Guillaume Rose
Guillaume Rose [1]
a French prelate, was born at Chaumont, about 1542. He was professor of grammar and rhetoric in the College of Navarre, but subsequently went to Paris, where his eloquent and incisive preaching gained for him a wide reputation. Becoming chaplain-in-ordinary to Henry III, he soon joined the Holy League, and in 1583 opposed himself to the king; but the break was only temporary. Rose was made headmaster of the College of Navarre, and in 1584 received the bishopric of Senlis. For some time he repressed the expression of any extreme views, but when he departed for Paris as member of the Council of the Union, he said publicly that the celestial palm was reserved for the members of the League when they had killed father and mother.

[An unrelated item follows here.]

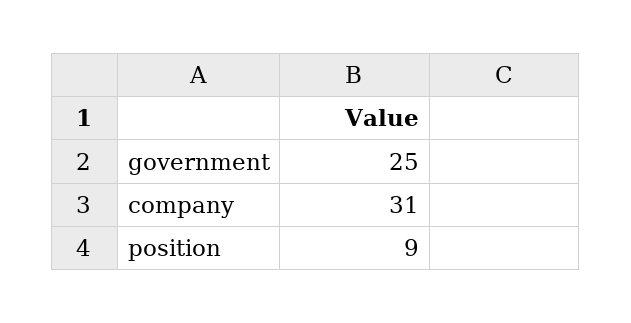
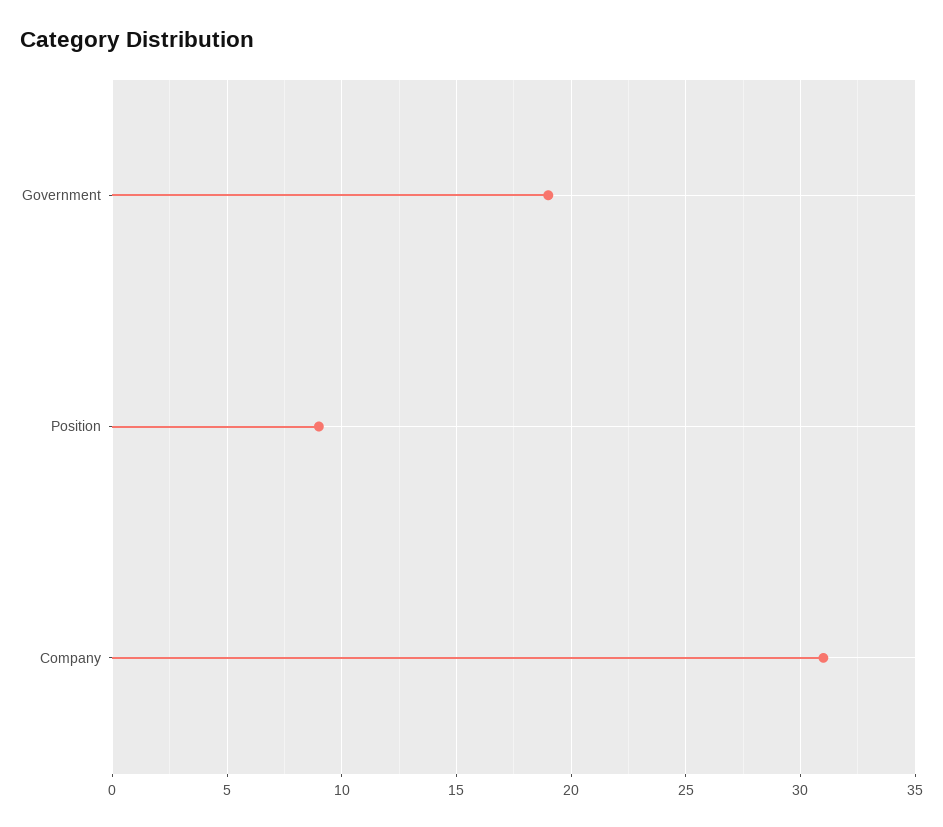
government: 25 -> 19

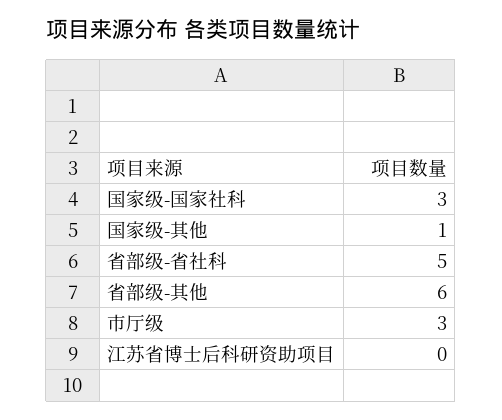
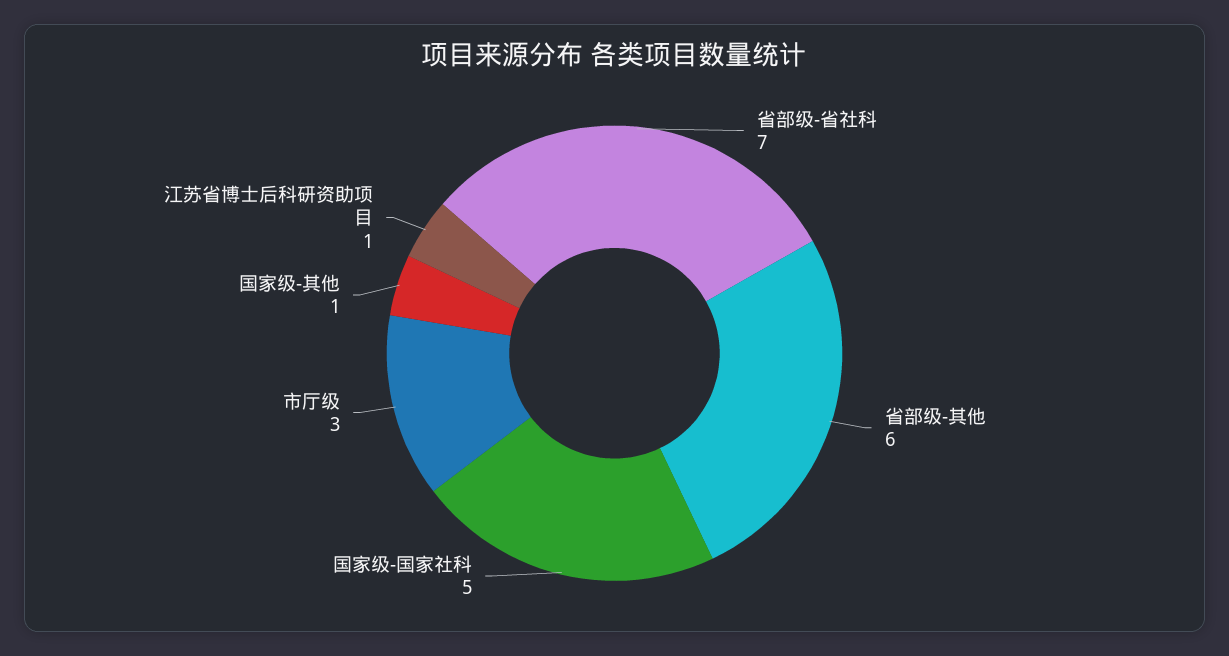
国家级-国家社科: 3 -> 5
省部级-省社科: 5 -> 7
江苏省博士后科研资助项目: 0 -> 1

Thereafter he was one of the fiercest preachers of his party, and in the contest between Mayenne and the Spanish he was an ardent partisan of the latter. He was member of the States-general in 1593, and rendered important service to the country in opposing the friends of the infanta of Spain, which was all the more remarkable considering his previous attitude towards the Spaniards. After the triumph of Henry IV, Rose took refuge in the convent of Val de Beaumont-sur-Oise, but by letters patent was allowed to retain his bishopric. Continuing his hostility to the king, he was in 1598 arrested and forced to pay a fine of one hundred livres d'or. Rose died at Senlis, March 10, 1602. The celebrated pamphlet entitled De Justa Republicoe Christianoe in Reges Impios Authoritate (Paris, 1590; Antwerp, 1592) has been attributed to Rose, but its authorship is uncertain. See Labitte, Predicateurs de la Ligue; De Thou, Historia; L'Estoil, Journal. — Hoefer, Nouv. Biog. G É n É rale, s.v.